**ENUNCIADO:** Edita el pasaje de la crítica de 'John Wick 4' que comienza con "LA PELÍCULA DE" y termina con "vida Keanu Reeves.". Escríbelo de nuevo con "cadáveres" sustituido por "muertos".

**TEXTO EXTRAÍDO:**
....

LA PELÍCULA DE LA SEMANA

'John Wick 4', el adiós estirajado y sieso de Keanu Reeves y su saga de los huevos de oro

Una de las imágenes promocionales de 'John Wick 4'.

Antonio Rivera

¿A cuánta gente ha matado ya John Wick? Ahora que la saga del mismo nombre llega a una aparente conclusión con John Wick 4, quizá sea momento de pararse a hacer recuento de cadáveres. Y de paso, poner también a examen la vida cinematográfica de ese inesperado ídolo de masas en que se ha convertido en cuestión de una década el asesino al que da vida Keanu Reeves.

La cuarta película de John Wick abre con unos puñetazos que son auténticas bombas. Los da un Wick ya recuperado del doloroso final de la última entrega de la franquicia, Parabellum, e interrumpen con su estruendo Dolby Atmos un discurso grandilocuente de Bowery King, el personaje de Laurence Fishburne. Lo que dice el maleante afroamericano a nadie le importa; de hecho, toda la escena es una filfa: lo único relevante entre tanta palabra son los golpes. Y esto se aplica al resto de la cinta.

....

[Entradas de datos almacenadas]
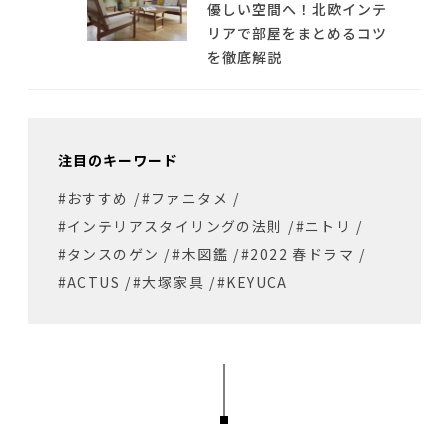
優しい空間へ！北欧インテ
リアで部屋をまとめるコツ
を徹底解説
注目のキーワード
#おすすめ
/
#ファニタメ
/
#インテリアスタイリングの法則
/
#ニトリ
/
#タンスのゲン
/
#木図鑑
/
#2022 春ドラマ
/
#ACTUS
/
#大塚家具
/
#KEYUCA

....

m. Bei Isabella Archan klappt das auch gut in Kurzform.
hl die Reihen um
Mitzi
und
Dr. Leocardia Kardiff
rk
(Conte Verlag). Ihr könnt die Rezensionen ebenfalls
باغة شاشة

....

**RESPUESTA:**
LA PELÍCULA DE LA SEMANA

'John Wick 4', el adiós estirajado y sieso de Keanu Reeves y su saga de los huevos de oro

Una de las imágenes promocionales de 'John Wick 4'.

Antonio Rivera

¿A cuánta gente ha matado ya John Wick? Ahora que la saga del mismo nombre llega a una aparente conclusión con John Wick 4, quizá sea momento de pararse a hacer recuento de muertos. Y de paso, poner también a examen la vida cinematográfica de ese inesperado ídolo de masas en que se ha convertido en cuestión de una década el asesino al que da vida Keanu Reeves.